RECORDS SHOWN:
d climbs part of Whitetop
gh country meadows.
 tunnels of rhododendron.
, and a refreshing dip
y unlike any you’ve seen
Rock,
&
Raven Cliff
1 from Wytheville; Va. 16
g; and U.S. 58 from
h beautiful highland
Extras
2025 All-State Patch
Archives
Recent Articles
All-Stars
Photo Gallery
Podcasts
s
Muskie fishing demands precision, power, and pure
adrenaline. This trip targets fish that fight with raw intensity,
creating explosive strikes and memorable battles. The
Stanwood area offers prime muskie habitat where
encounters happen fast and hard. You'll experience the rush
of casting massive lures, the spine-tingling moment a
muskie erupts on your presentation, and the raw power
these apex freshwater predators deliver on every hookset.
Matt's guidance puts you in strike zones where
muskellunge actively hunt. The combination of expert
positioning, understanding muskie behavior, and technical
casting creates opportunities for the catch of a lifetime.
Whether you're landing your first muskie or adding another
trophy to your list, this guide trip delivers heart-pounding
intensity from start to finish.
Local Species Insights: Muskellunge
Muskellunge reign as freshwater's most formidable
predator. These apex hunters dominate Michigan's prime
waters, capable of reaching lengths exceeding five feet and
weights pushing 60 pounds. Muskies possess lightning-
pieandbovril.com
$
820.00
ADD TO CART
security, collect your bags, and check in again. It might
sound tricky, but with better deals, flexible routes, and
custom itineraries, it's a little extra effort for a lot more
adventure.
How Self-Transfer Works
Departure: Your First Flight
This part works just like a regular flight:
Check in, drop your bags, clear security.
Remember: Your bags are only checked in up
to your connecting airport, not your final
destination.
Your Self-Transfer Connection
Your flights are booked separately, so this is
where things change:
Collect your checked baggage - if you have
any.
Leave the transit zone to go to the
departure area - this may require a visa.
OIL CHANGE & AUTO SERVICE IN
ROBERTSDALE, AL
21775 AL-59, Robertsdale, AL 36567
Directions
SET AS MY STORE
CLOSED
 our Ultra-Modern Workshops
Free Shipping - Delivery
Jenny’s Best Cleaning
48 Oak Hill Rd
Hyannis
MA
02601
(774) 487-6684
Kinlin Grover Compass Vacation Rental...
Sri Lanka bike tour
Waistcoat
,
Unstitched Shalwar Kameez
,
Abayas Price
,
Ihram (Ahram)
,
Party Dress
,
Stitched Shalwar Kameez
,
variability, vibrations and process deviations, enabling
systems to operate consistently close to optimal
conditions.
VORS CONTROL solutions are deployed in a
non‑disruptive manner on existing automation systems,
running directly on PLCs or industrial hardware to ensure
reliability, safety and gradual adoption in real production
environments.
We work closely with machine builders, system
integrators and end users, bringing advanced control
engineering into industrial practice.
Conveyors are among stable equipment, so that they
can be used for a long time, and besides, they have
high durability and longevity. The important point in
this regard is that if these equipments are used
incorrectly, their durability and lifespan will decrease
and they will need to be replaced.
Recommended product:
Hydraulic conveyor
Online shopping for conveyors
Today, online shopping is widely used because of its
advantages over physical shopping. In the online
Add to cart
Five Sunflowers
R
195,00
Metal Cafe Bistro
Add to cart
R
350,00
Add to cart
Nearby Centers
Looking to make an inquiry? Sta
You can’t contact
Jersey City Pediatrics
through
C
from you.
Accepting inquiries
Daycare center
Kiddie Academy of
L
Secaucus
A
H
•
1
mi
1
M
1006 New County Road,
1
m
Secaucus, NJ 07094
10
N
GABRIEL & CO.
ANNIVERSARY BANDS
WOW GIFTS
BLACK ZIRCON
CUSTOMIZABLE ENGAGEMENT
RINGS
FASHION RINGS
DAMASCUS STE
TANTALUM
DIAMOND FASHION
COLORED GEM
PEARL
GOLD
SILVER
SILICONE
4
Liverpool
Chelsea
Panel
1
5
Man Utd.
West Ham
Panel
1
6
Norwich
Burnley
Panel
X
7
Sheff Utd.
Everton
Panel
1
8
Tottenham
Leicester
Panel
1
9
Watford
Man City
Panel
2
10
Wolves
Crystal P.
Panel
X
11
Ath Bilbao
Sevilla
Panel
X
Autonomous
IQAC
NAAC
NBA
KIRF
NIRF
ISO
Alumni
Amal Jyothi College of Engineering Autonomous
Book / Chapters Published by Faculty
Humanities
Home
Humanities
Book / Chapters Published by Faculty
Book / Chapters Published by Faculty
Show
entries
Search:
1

WORK ITEM:
Return every line of the listing that contains the word "checked". Case counts.

EXERCISE RESPONSE:
Remember: Your bags are only checked in up
Collect your checked baggage - if you have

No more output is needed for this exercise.